- [Parts of the exercise]
1: In the Riding Hero article, what let two systems connect for "Multi Play"?
2: Recast the paragraph of the Riding Hero article that begins "In the game, players have the choice" as a short bulleted list that keeps its main facts.
3: Supply the next part of the Riding Hero article, picking up after its final sentence.
*** Opening Excerpt ***
- Developer: SNK
- Publisher: SNK
- Director: Hiroshi Matsumoto
- Producer: Eikichi Kawasaki
- Artists: Kimie M. Koichi Sakita Masayo S.
- Composer: Yasumasa Yamada
- Platforms: Arcade, Neo Geo AES, Neo Geo CD
- Release: ArcadeJP: July 24, 1990; Neo Geo AESNA/JP: July 1, 1991; Neo Geo CDJP: May 26, 1995; NA: October 1996;
- Genres: Racing, Role-playing
- Modes: Single-player, multiplayer
- Arcade system: Neo Geo MVS

= Riding Hero =

1990 video game

 is a 1990 racing role-playing video game developed and published by SNK for the Neo Geo arcade and home platforms. It was the first Neo Geo game that featured "Multi Play" (Multi-Link) support, which allowed two systems to be connected via a phone jack port integrated into each cartridge for versus LAN play.

In the game, players have the choice to participate on a worldwide grand prix tour against AI-controlled opponents, assume the role of a protagonist who embark on a quest to enter the Suzuka 8 Hours endurance race or compete in matches against other human players. Riding Hero was first launched for the Neo Geo MVS before being later released for both Neo Geo AES and Neo Geo CD in 1991 and 1995 respectively, in addition to being re-released through download services for various consoles, among other ways to play it as of date.
*** Closing Excerpt ***
*** Opening Dataset records ***
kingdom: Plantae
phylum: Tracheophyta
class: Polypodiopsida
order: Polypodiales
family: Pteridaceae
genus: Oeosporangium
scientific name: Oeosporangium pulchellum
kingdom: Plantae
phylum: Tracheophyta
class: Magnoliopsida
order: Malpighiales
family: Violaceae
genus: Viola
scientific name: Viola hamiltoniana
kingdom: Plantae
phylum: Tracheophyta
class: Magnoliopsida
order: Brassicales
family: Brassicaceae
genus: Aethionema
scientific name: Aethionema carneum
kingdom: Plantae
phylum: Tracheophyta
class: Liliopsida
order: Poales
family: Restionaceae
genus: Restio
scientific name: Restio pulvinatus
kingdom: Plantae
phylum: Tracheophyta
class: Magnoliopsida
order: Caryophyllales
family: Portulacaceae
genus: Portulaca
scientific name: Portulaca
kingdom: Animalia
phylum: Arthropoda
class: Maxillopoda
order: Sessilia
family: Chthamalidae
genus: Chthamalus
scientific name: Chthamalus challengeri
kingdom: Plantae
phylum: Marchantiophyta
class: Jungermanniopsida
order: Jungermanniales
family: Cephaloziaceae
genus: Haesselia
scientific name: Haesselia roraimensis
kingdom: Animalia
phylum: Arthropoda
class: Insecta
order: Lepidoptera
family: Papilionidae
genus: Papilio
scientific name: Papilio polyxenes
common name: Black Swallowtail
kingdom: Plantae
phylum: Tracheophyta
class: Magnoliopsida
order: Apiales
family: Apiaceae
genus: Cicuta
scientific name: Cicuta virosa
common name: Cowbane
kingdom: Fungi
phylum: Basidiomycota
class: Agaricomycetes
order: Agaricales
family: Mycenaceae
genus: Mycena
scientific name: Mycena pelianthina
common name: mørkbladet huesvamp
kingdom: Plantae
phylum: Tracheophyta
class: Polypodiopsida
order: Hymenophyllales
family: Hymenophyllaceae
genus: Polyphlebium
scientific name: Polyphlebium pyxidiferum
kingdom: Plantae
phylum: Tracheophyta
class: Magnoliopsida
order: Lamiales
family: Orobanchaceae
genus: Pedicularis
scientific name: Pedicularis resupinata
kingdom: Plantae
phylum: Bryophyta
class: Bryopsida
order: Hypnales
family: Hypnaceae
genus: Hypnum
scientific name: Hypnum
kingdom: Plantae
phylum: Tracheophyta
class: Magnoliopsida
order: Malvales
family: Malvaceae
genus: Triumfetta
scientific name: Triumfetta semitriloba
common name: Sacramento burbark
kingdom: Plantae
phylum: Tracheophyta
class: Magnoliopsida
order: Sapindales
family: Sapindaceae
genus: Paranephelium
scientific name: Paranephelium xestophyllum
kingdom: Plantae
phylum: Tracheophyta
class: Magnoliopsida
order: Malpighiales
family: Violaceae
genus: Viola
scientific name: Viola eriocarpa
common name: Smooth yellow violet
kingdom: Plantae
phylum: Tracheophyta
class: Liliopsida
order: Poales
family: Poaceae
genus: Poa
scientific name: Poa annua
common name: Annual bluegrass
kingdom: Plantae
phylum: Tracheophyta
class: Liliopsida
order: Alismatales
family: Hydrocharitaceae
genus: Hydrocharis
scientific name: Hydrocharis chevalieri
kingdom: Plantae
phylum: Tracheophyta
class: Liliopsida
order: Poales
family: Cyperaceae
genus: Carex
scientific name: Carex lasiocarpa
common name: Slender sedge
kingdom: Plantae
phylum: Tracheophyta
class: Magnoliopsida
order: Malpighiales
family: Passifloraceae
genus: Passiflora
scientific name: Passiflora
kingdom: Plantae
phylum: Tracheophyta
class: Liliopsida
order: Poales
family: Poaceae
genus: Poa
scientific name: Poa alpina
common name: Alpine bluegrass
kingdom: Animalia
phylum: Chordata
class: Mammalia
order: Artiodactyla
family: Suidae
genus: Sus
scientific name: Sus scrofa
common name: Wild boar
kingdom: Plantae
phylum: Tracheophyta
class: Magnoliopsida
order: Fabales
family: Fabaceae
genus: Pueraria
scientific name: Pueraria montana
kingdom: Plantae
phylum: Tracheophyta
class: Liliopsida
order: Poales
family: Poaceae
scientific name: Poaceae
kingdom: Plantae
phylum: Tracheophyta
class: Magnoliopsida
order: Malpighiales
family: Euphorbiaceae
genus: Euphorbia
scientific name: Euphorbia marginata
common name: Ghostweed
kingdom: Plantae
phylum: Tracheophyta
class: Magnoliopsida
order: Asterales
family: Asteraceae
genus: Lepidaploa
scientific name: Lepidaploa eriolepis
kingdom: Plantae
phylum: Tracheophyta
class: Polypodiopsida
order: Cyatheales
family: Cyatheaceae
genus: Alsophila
*** Closing Dataset records ***
- [Task answers]
1: A phone jack port integrated into each cartridge, which allowed versus LAN play.

2:
- Modes: a worldwide grand prix tour against AI-controlled opponents, a quest as a protagonist to enter the Suzuka 8 Hours endurance race, or matches against other human players.
- First launched for the Neo Geo MVS.
- Later released for the Neo Geo AES in 1991 and the Neo Geo CD in 1995.
- Re-released through download services for various consoles, among other ways to play it.

3:
Since its initial launch, Riding Hero has been met with a mixed reception from both critics and reviewers alike who felt divided in regards to various aspects such as the visuals, sound design, controls and gameplay, though some regarded the single-player role-playing game mode as a novel concept and the multiplayer offering was noted to be one of the game's positive points. Its multiplayer LAN support would later be re-used in other titles for Neo Geo.

== Gameplay ==

Gameplay screenshot

Riding Hero is a racing game that uses a behind-the-motorcycle perspective similar to Super Hang-On and Suzuka 8 Hours featuring a Grand Prix mode, a role-playing single-player campaign mode reminiscent of Final Lap Twin, as well as a multiplayer mode like most other racing titles released in the era. In the grand prix mode, players compete against AI-controlled racers on a worldwide Grand Prix tour in order to become the champion, while up to two human players can compete on versus matches in the multiplayer mode by connecting two Neo Geo systems via LAN. Every race in the game is timed and if the players fails regain time by completing a lap, the game is over unless the player inserts more credits into the arcade machine to continue playing. If a memory card is present, players are allowed to save their progress during the single-player campaign at the protagonist's home and resume the last point the game was saved at.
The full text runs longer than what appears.